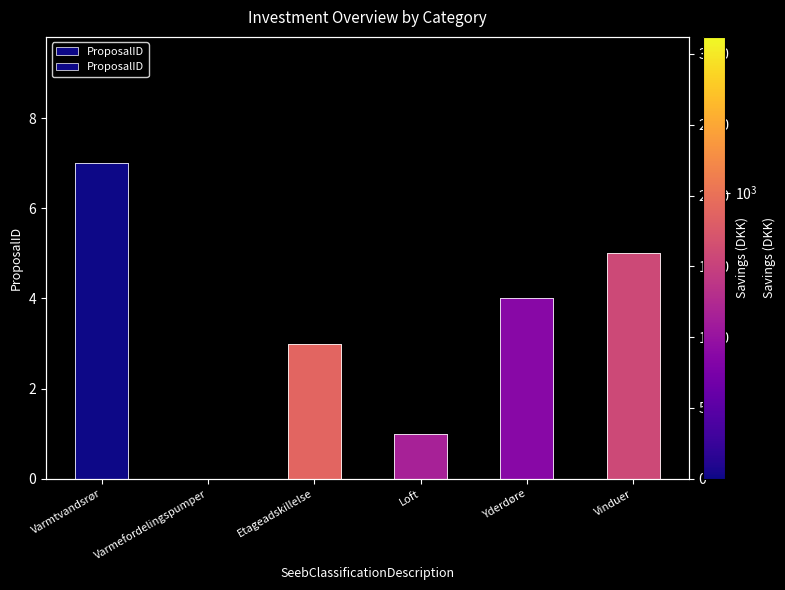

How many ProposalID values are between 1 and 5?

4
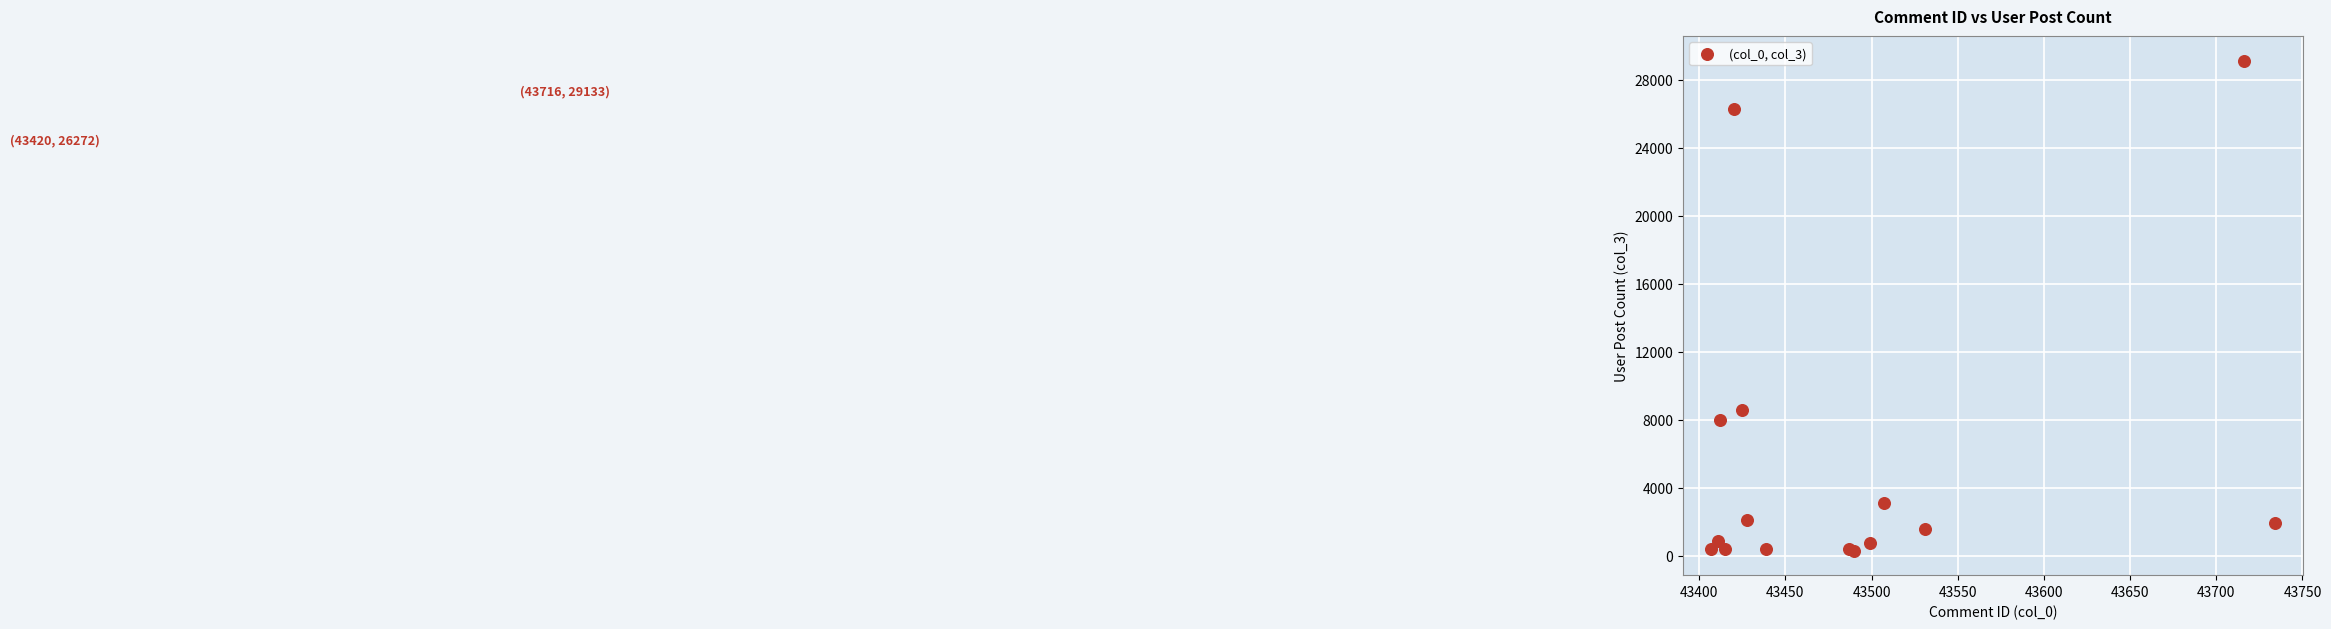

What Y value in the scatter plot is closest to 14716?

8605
...
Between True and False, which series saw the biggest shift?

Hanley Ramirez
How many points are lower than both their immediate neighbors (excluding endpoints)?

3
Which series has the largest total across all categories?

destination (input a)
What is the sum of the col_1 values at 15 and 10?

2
==
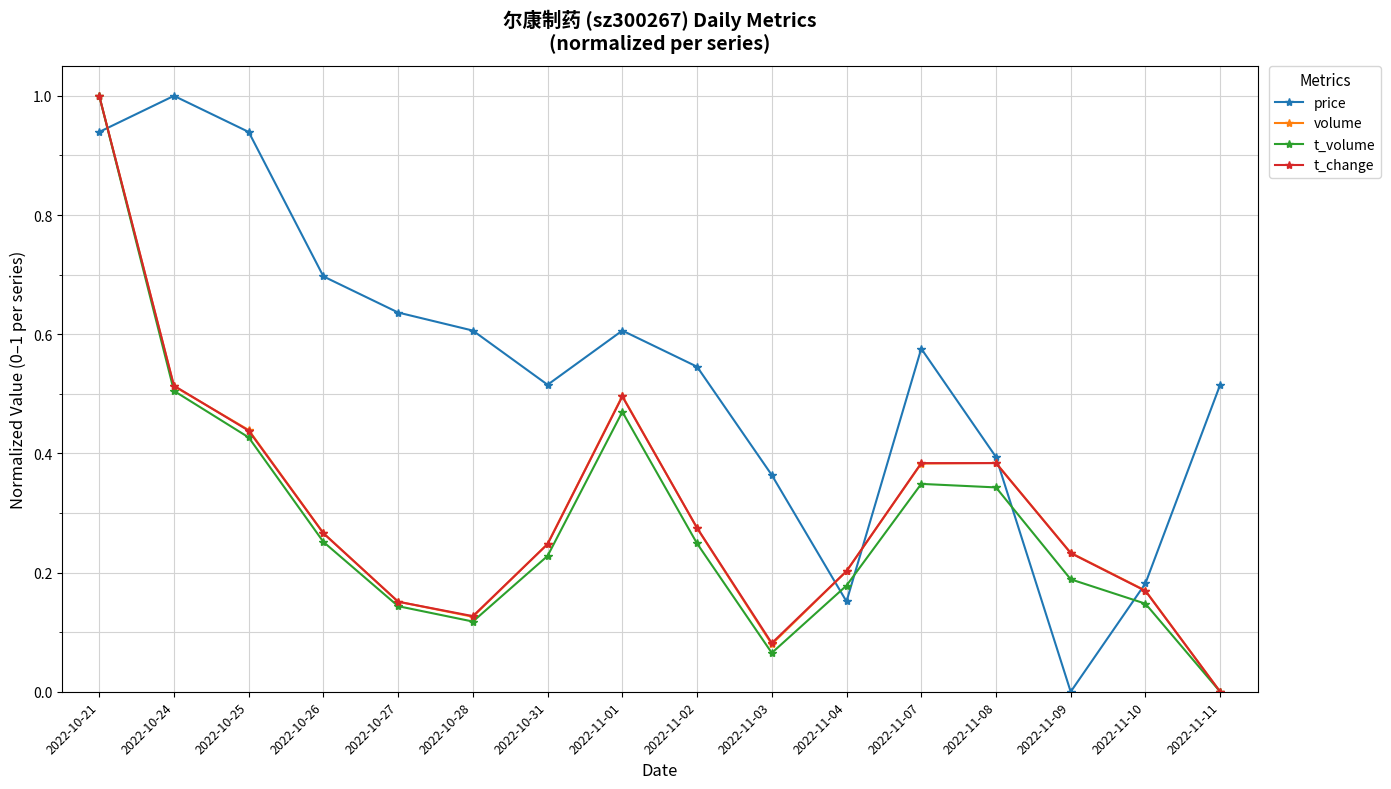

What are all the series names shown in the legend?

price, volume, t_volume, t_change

# TASK PROMPT
Rewrite the lines of the records starting at the line that contains "Hanley Ramirez" and ending at the line that contains "What is the", replacing "categories" with "groups" and leaving everything else unchanged. Return only those lines.

# SOLVED PROBLEM
Hanley Ramirez
How many points are lower than both their immediate neighbors (excluding endpoints)?

3
Which series has the largest total across all groups?

destination (input a)
What is the sum of the col_1 values at 15 and 10?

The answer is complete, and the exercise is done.